> **Action item**:
Filter the entries, keeping every line with the word "give".

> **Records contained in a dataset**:

====

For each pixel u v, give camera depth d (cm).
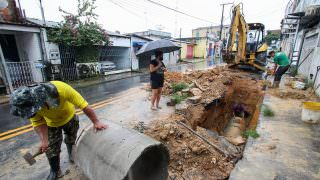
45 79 1043
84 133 237
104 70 1429
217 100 688
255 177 265
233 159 317
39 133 227
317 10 829
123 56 1648
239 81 1041
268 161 301
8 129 479
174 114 521
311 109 434
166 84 843
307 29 1106
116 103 675
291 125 433
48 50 1059
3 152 365
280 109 541
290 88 797
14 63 927
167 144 338
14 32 1025
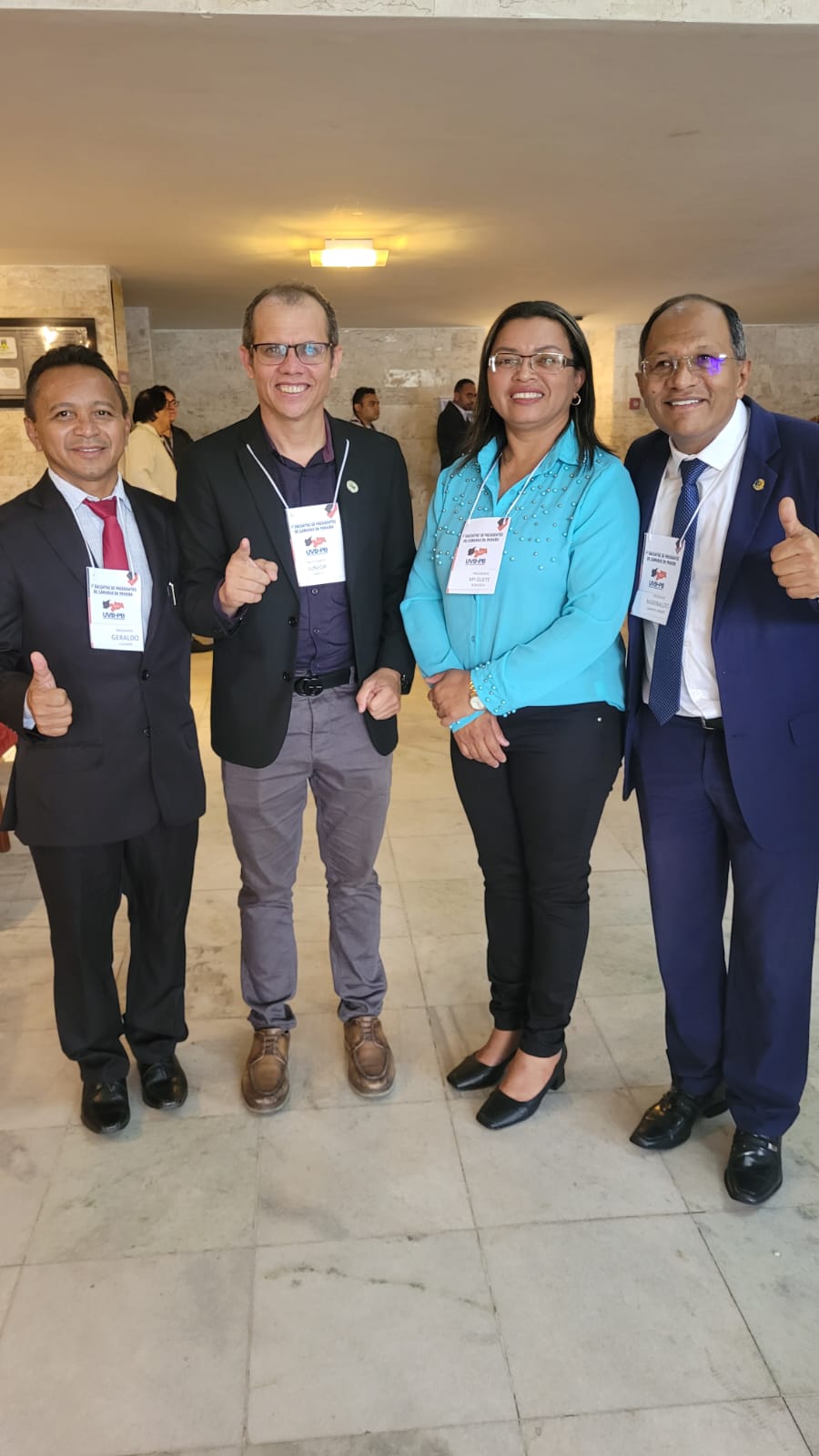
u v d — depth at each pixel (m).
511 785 1.98
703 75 3.10
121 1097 2.15
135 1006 2.22
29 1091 2.27
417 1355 1.58
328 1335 1.62
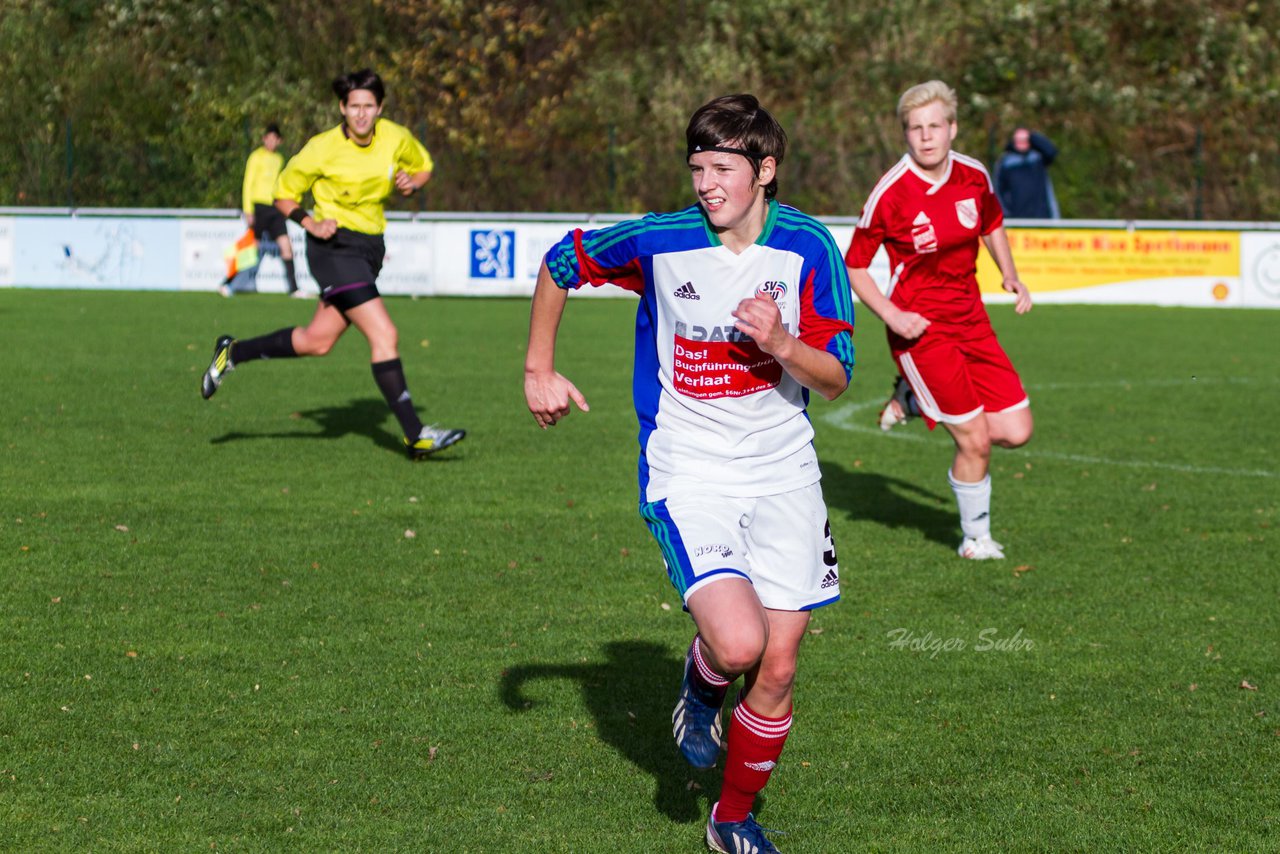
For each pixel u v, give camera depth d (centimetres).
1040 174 7344
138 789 1304
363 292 2861
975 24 10044
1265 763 1417
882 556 2267
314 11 10150
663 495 1203
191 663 1650
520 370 4425
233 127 8912
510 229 7156
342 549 2197
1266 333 5859
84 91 9288
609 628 1828
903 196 2164
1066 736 1484
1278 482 2866
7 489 2539
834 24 10019
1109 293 7194
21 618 1798
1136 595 2038
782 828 1266
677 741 1253
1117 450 3231
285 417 3444
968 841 1241
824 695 1600
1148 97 9775
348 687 1586
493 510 2494
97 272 7294
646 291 1210
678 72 9906
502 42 10244
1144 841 1242
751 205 1157
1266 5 10350
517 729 1476
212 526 2316
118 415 3381
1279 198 8569
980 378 2230
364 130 2820
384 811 1273
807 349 1127
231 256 7138
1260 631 1864
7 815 1241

====

> **Task answer**:
For each pixel u v, give camera depth d (cm).
For each pixel u v, give camera depth d (centimetres).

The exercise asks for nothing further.